The case was not concerned with any accidental plantings, but focused only on those plants that he intentionally harvested and planted, claiming imaginary "farmer's rights" of ownership of anything that happens to be upon his physical property.

I'll refrain from coming up with another flawed analogy here, but it doesn't seem controversial to me that he lost because he did not present a legally valid defense to the Canadian court system.


> he guy knowingly used seeds that weren't his

If they had been cross-pollinated (and nobody proved otherwise) the seeds had been his all the time. If you'd do DNA sequencing of such seeds you'd see a different DNA from the Monsanto seeds. But Monsanto claimed that as soon as the seeds produce plant resistant to their herbicide he has no right to use his own seeds.

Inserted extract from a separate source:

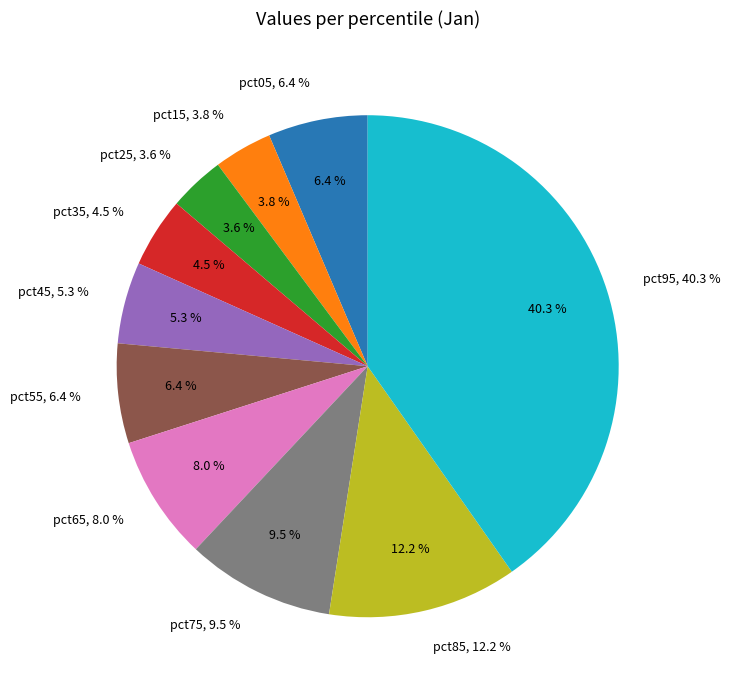

How many segments does this pie chart have?

10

The software analogy were, the computer virus infests your document files because you surf the same sites as your neighbors who pay "Monsanto protection." The infected files contained only the text you wrote, after running the Monsanto scanner only the infected files remain on your disk, all others are deleted. You can't preserve, copy or edit the infected files anymore because Monsanto, which produced the virus, has a copyright on avoiding Monsanto virus scanner, so as soon as the files aren't deleted by the Monsanto scanner you can't keep your own files.


If a software analogy is what you want, it's like he used some third party library which requires a license to make new software, but didn't pay for the license. Sure, the code is new and unique and his, but it contains the code that is patented.

Doing it by mistake is one thing. But he clearly did it on purpose and was trying to win in court to get away with it.


The advantageous property in the seeds he developed, originated from the cross-pollination. He just purified the Monsanto-originated genes into a usable strain.